Infiltrée dans l’univers décadent de la jeunesse dorée algérienne : Minuit à Alger de Nihed El-Alia - Radio M

Radio M

Infiltrée dans l’univers décadent de la jeunesse dorée algérienne : Minuit à Alger de Nihed El-Alia

Radio M | 26/07/22 13:07

Infiltrée dans l’univers décadent de la jeunesse dorée algérienne : Minuit à Alger de Nihed El-Alia

Dans ce roman paru chez Barzakh en mars, l’autrice qui ecrit sous le pseudonyme de Nihed El-Alia veut bousculer et montrer une facette qu’on lit encore peu dans la littérature algérienne, celle de la jeunesse algéroise, riche, snob et privilégiée.

 Le récit se construit comme un journal de bord, celui de S., une jeune fille, étudiante en Angleterre qui revient à Alger pendant un été. S. a grandi dans cette ville avec laquelle, on décèle au fil des pages, elle entretient une relation d’amour-haine. Elle aime profondément Alger, avec ses défauts, avec sa beauté, que seul un œil aguerri et bienveillant peut sincèrement reconnaître et aimer. On suit S. dans ses aventures nocturnes, ses excès, ses soirées, ses rencontres et ses rails de coke.
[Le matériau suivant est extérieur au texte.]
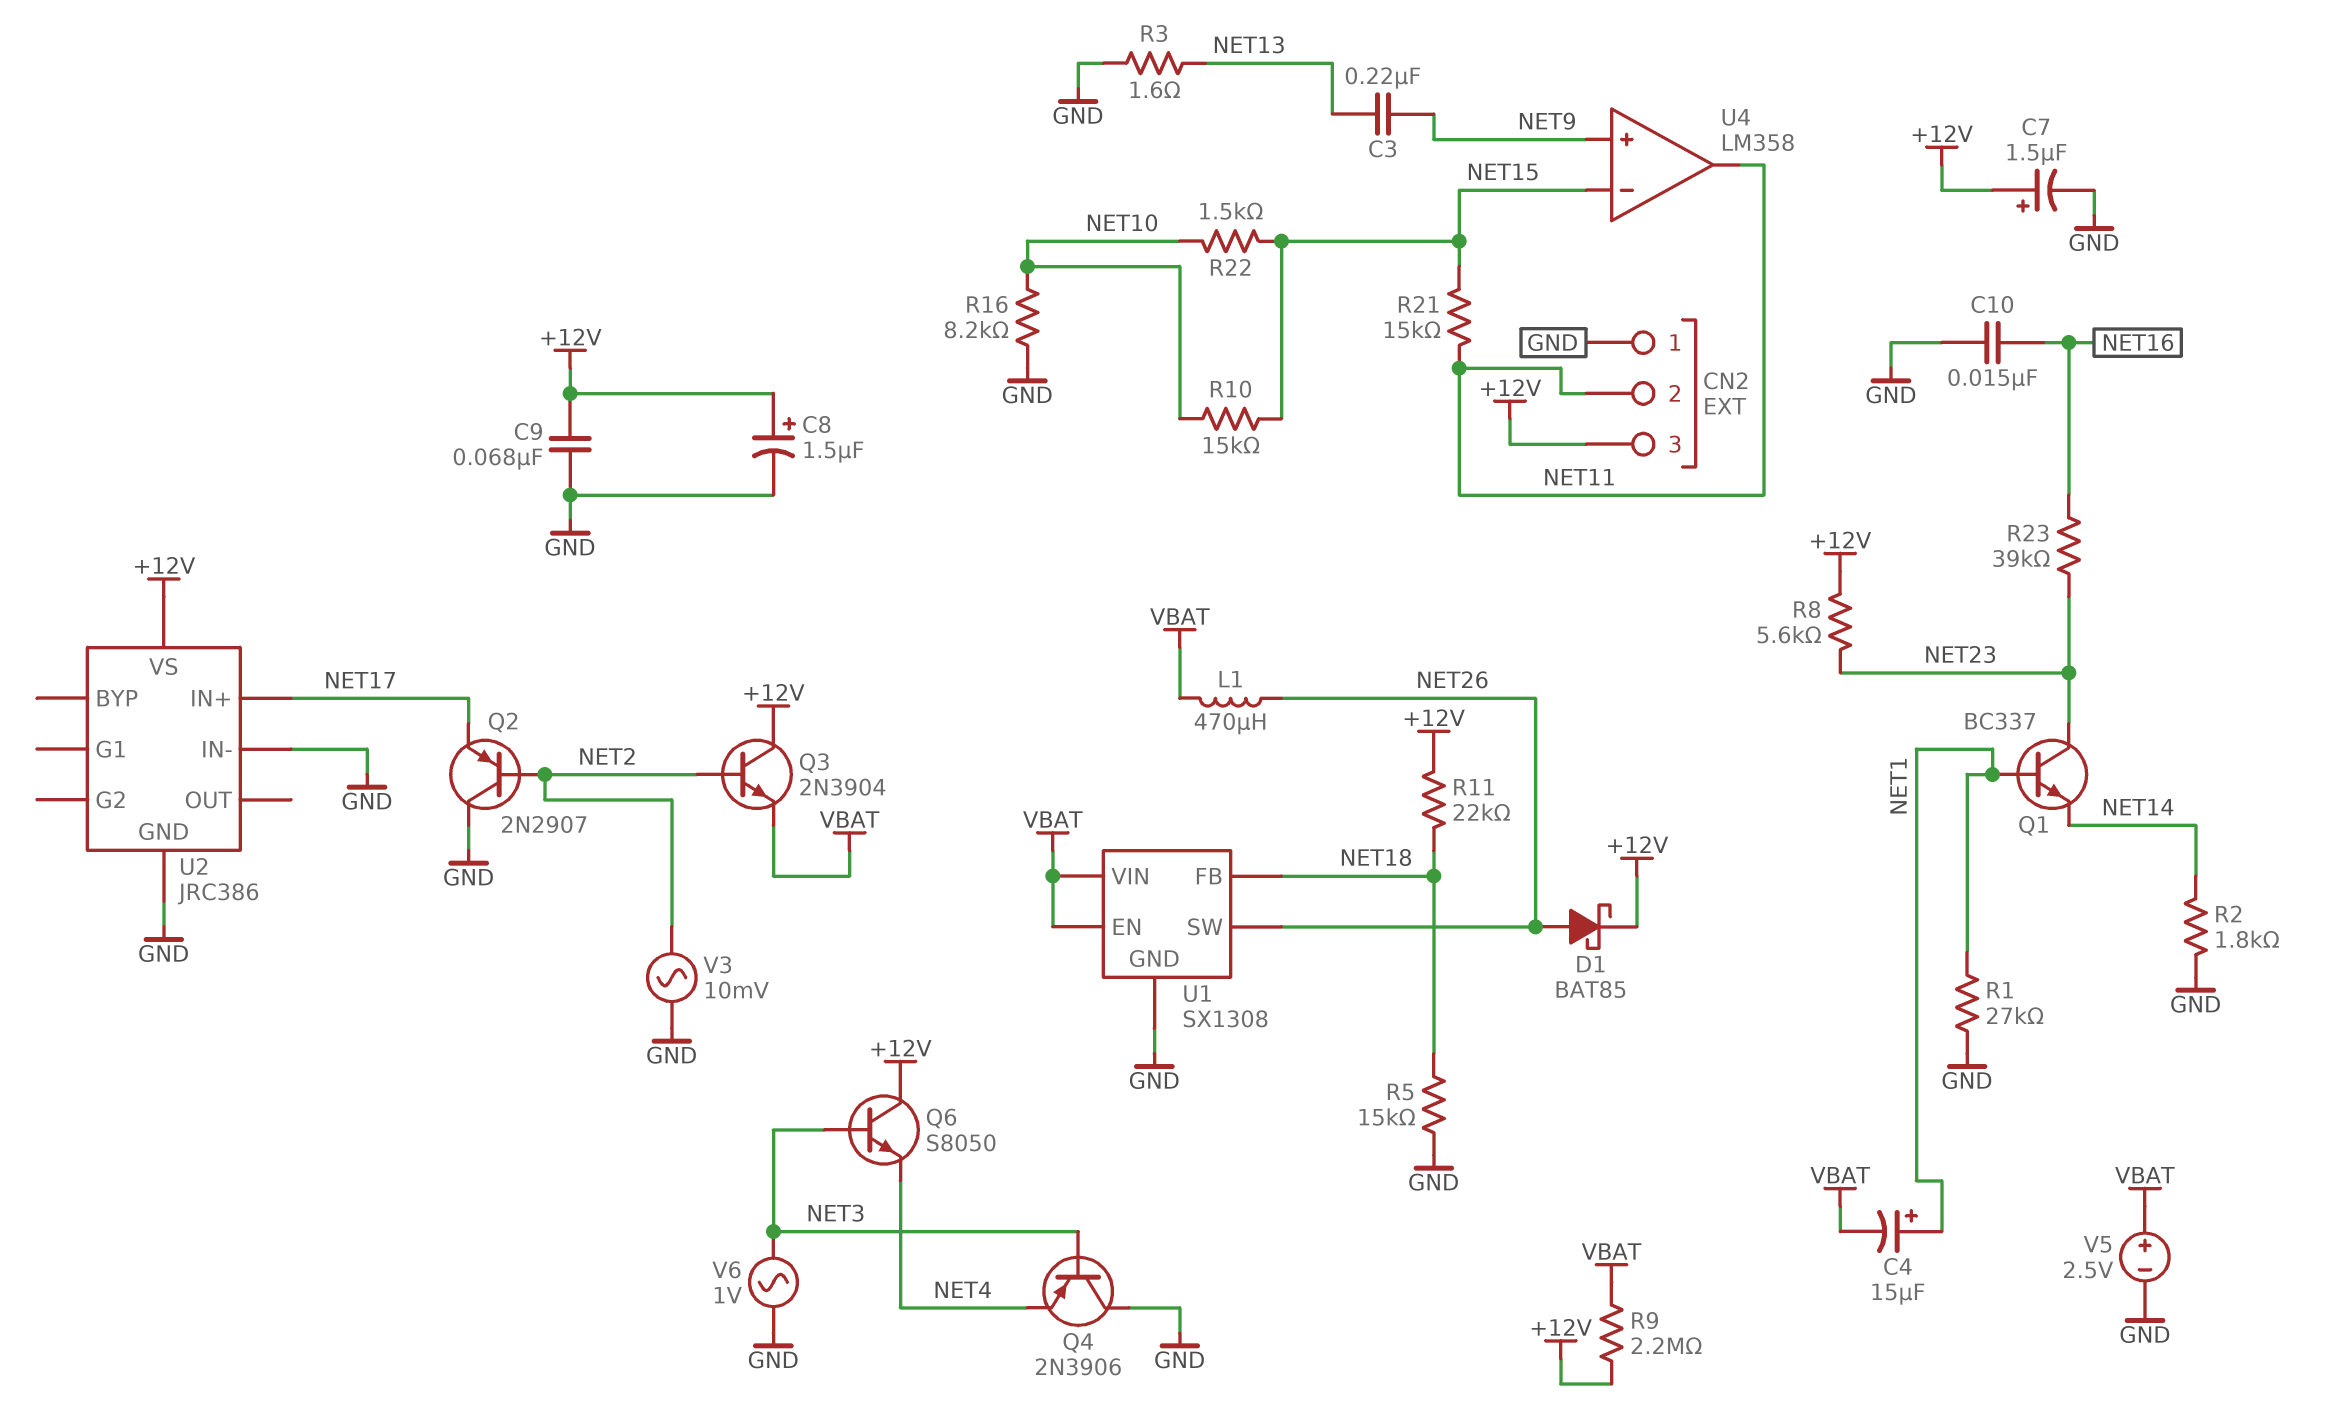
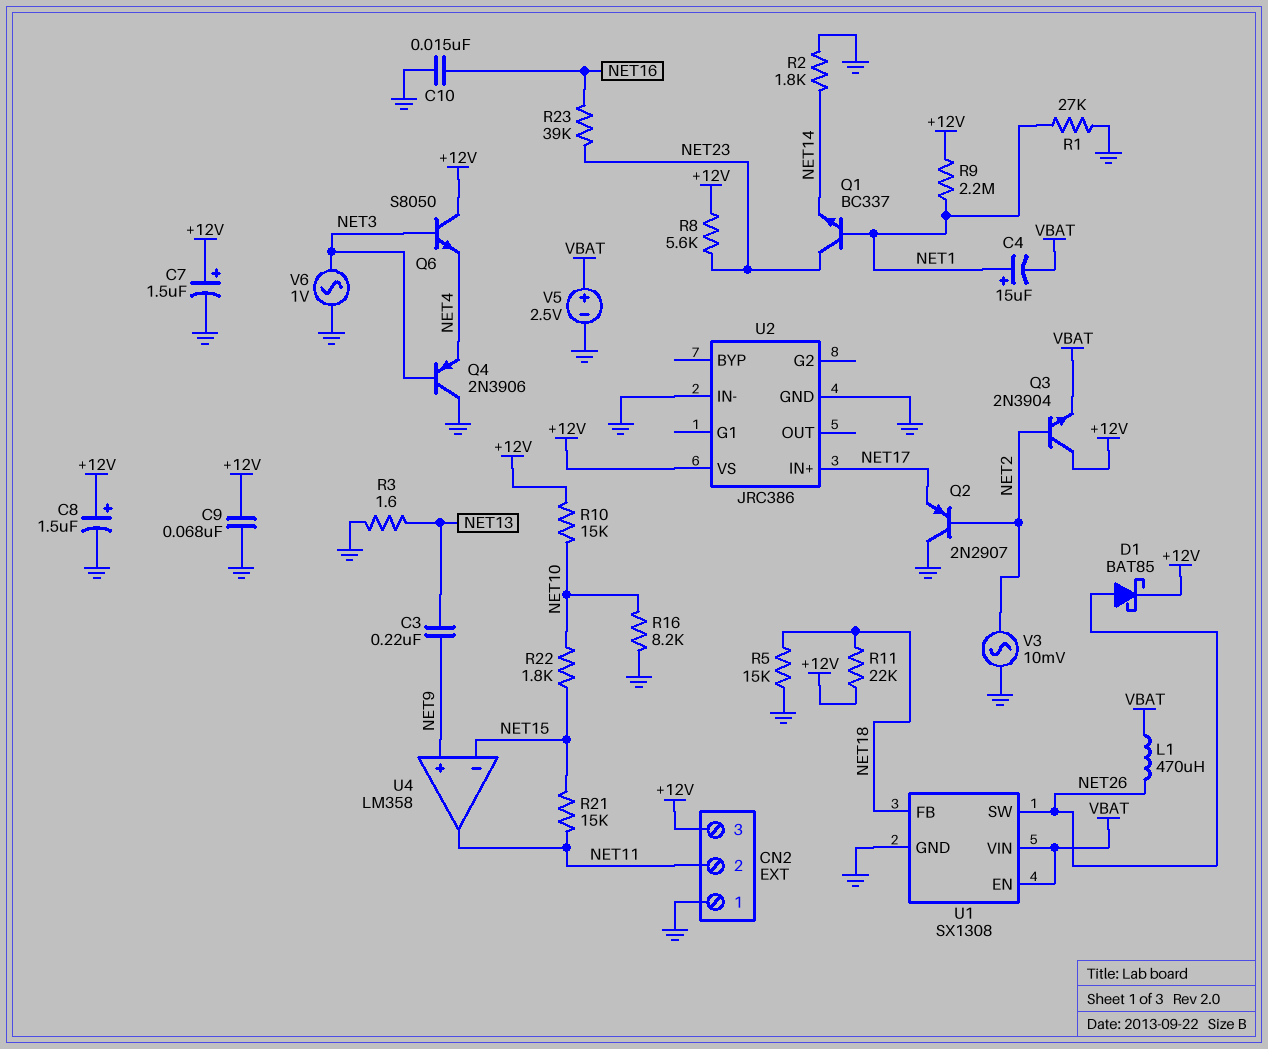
R9: 2.2M (+12V, VBAT) -> 2.2M (+12V, NET1)
R10: 15k (NET10, NET15) -> 15k (+12V, NET10)
R22: 1.5k (NET10, NET15) -> 1.8k (NET10, NET15)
L’intrigue provoque par l’omniprésence du haram ; alcool, sexe, drogue. L’autrice n’a pas peur de montrer la réalité d’une partie de la société algérienne qui demeure dans sa tour d’ivoire, loin des injonctions d’une société conservatrice. D’autant plus que tout cela est raconté de l’intérieur, par une femme. S. dérange, elle le sait et le clame haut et fort. S. fréquente le Pacha, déjeune au California, va à Club des pins. S prend de la coke, sort en état d’ébriété et n’a jamais peur des conséquences. Peut-être, justement, qu’elle sait qu’il n’y en aura pas, qu’elle fait partie des gens qui peuvent se permettre de vivre en toute impunité. Scandaleuse mais pas inconsciente, à travers ce journal raconté à la première personne, on découvre que c’est aussi une fille qui vit pour le regard des autres, qu’elle le sait et qu’elle l’assume pleinement. Elle veut être vue et elle aime être vue. C’est également un personnage qui se pose beaucoup de questions, qui, malgré cette opulence, vit dans un inconfort existentiel.

S. est en fait un personnage que l’on peut trouver désagréable à lire. Les questions qui triturent son esprit semblent vaines. Son obsession pour M., un homme brièvement rencontré dans l’incipit du roman, est exagérée et mal décrite pour être compréhensible et sensée. Beaucoup d’éléments dans ce roman rebutent malgré le sujet et l’essence du roman qui initialement attire. Le fait que le personnage dont on suit le cheminement et les pensées paraît insupportable ne facilite pas l’absorption du reste de l’intrigue. S. vit pour les autres, elle le revendique, mais son désir de provoquer est enraciné dans une envie de montrer, à qui la regarde, qu’elle n’est pas comme eux. Elle revendique son goût pour l’alcool, son amour de la nuit algéroise. Elle aime être la fille insoumise, mais pas réellement pour renverser un conservatisme, mais plutôt pour être celle que les autres filles envient. Elle recherche cette jalousie dans le regard des autres, et le regard des femmes particulièrement. Ce manque de sororité est frappant et dégrade l’image de S.

L’état mental de S. est également un facteur qui accentue l’image du sombre du roman. Sans poser de diagnostic, S. semble bipolaire, tantôt dépressive, se lamentant sur sa condition et celle de la société, tantôt se perdant dans les limbes d’Alger by night. S. est crasseuse par endroit, brillante et fière parfois, à l’image de la ville qui est la scène de l’histoire. Seulement, elle se place comme une figure plus complexe qu’elle ne l’est, un esprit troublé, incompris, mais dont les réflexions sont souvent vides, ou souvent indécentes car elles proviennent d’une vision très privilégiée mais qui manque cruellement d’esprit critique. S. n’est alors qu’une sophiste à la Bukowski.

Finalement, j’en ai attendu beaucoup de ce roman en le voyant en librairie. Peut-être trop. J’y voyais le renouveau d’une littérature algérienne qui me semblait passionnant, j’y voyais un livre que j’aurais dévoré en quelques heures tellement l’intrigue aurait été prenante, absurde, scandaleuse mais intelligente, concise et juste. J’ai été déçue par l’écriture de Nihed El-Alia pour ce manque de profondeur donné au personnage principal. Toutefois, je pense qu’en tant que premier roman, c’est assez prometteur, tant dans la description d’Alger, qui est presque en concurrence avec S. pour le rôle du personnage principal, que dans le sujet même du roman, novateur.